そんな事をぼんやり考えていた時に、「答えのない世界を生きる」(小坂井敏晶著)に納得の記述があったので、抜粋してみる。
《以下引用》
我が子を失って悲嘆にくれる若い母の物語が仏教にある。
「赤ん坊を生き返らせて欲しい」母親は会う人ごとに訴えていた。人々は同情し、「ガウダマ・シッタールダと言う高僧に頼めば、奇跡を起こしてくれるかもしれない」と勧める。気を取り直した母親は、死んだ子を抱いて釈迦に会いに行く。「それは気の毒な話だ。赤ん坊を生き返らせてあげよう。村へ帰って芥子の実を2、3粒もらってきなさい」彼女は喜んで走り去ろうとする。その時、釈迦は付け加える。「正しい芥子粒は、死者を1度も出したことのない家からもらって来なければならない。」半狂乱の母親にその心は計り知れない。
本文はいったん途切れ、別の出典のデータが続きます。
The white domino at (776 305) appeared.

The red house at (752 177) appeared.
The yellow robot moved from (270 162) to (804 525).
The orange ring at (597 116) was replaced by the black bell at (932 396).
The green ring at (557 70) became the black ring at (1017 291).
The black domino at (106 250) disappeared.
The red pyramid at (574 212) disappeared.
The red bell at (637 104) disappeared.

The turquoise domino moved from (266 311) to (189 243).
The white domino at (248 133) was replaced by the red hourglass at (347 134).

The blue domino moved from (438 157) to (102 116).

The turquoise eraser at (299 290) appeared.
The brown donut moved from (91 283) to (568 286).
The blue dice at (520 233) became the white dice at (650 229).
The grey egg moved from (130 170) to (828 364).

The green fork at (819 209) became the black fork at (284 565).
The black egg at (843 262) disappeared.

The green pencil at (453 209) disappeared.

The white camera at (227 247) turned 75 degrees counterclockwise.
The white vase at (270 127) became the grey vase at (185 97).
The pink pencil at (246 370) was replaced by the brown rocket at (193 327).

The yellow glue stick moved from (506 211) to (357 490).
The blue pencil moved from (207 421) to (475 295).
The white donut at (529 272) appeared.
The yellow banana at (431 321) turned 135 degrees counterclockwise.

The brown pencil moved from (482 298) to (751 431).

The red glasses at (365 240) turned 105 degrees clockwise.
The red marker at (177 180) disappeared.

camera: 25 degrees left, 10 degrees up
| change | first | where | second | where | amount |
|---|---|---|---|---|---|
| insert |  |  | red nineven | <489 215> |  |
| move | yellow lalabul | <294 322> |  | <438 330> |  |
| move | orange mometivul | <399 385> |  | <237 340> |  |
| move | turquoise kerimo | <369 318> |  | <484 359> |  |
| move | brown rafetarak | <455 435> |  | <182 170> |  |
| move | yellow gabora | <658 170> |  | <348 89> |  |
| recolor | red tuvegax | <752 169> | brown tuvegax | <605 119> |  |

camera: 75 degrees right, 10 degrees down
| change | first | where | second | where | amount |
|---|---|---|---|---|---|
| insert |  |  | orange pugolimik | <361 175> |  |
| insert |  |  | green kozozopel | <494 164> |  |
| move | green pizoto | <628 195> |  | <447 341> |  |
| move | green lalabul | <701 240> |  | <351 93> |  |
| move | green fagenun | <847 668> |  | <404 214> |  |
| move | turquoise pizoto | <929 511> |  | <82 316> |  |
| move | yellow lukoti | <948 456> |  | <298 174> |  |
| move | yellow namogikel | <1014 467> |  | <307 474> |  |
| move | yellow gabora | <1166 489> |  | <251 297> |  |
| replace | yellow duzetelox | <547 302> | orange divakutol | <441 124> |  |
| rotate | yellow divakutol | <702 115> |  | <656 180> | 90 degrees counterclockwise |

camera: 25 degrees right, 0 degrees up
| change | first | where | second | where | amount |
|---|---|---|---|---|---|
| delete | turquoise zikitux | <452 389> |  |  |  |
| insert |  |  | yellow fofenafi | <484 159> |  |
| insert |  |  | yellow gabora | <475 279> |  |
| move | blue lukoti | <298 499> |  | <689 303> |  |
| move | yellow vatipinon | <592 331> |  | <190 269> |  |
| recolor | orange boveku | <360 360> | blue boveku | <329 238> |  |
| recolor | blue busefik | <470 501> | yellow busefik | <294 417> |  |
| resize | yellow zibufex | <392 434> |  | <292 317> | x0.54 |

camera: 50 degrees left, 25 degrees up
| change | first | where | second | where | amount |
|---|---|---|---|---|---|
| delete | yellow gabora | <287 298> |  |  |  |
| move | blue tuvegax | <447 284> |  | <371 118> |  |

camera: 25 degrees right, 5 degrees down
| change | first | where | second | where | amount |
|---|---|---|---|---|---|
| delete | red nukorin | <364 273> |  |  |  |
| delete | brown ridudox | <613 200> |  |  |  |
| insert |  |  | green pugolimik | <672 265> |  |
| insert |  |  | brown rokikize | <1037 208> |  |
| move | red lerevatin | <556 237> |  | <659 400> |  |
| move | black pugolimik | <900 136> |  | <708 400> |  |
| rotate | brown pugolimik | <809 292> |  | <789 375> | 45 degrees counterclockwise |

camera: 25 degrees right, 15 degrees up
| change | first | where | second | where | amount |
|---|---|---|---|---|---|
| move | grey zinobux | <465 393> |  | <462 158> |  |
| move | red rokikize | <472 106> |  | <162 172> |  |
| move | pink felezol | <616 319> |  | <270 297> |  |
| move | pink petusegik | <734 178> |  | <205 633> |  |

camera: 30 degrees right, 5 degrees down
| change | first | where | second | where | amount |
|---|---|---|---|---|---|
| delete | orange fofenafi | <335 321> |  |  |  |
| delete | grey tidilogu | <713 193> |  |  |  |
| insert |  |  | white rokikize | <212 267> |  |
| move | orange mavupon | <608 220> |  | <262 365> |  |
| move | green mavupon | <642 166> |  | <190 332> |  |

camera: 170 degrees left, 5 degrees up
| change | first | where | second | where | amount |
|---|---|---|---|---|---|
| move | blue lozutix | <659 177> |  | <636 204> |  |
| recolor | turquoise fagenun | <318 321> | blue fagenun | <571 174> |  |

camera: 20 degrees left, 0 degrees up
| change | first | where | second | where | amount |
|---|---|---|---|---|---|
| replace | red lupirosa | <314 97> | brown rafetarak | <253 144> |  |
村にとって返した彼女に、人々は喜んで芥子粒を差し出す。だが、第二の条件に対しては、「とんでもない。家では父や母だけでなく、娘もなくしている」そんな答えしか返ってこない。最初のうちは希望を捨てずに訪ね歩くが、家から家を駆け巡るうちに釈迦の言葉の意味がわかってきた。「生きとし生けるものは、いつか必ず死ぬ。」ほとんど村を回った頃には狂乱が消え去り、心の平安を取り戻したと言う。
この逸話には重要な教訓が3つあり、(1)悟った後では、こんな当たり前のことが、どうしてわからなかったのかと当人を疑うほど、答えは自明である。(2)単に頭で考えるだけでは、答えに到達できない。実際に体を動かし、積極的に努力して初めて悟りが開く。そして最も大切な点、(3)求める救い、つまりこの復活を願う心が正しく問題を生んでいた。
答えこそが問題だった。無理な解決を諦めたとき、同時に苦悩が消え、救われる。昔の出した謎解きが袋小路から母親連れ出し、解放する。前の後半の同じ論理の仕組みだ。
《以上引用終わり》
論理だけでは、人はわからない。論理と感情。いや、感情で人は動く。相手に論理を受け入れる準備ができているのか、感情面でどんなサポートが必要なのか、なんと言葉をかけたらいいのか。
失敗は若いうちに沢山積んだほうがよく、行動のトライの試行回数が多い人が、どんどん成長していくのだろう。行動をどんどん重ねる事で、思考は研ぎ澄まされてきて、自分の置かれている状況も少し引いて見れるようになっていく。早めに行動&学びのサイクルを回すに越した事はないだろう。自分もそうしていこう、行動を恐れないようにしようと思った。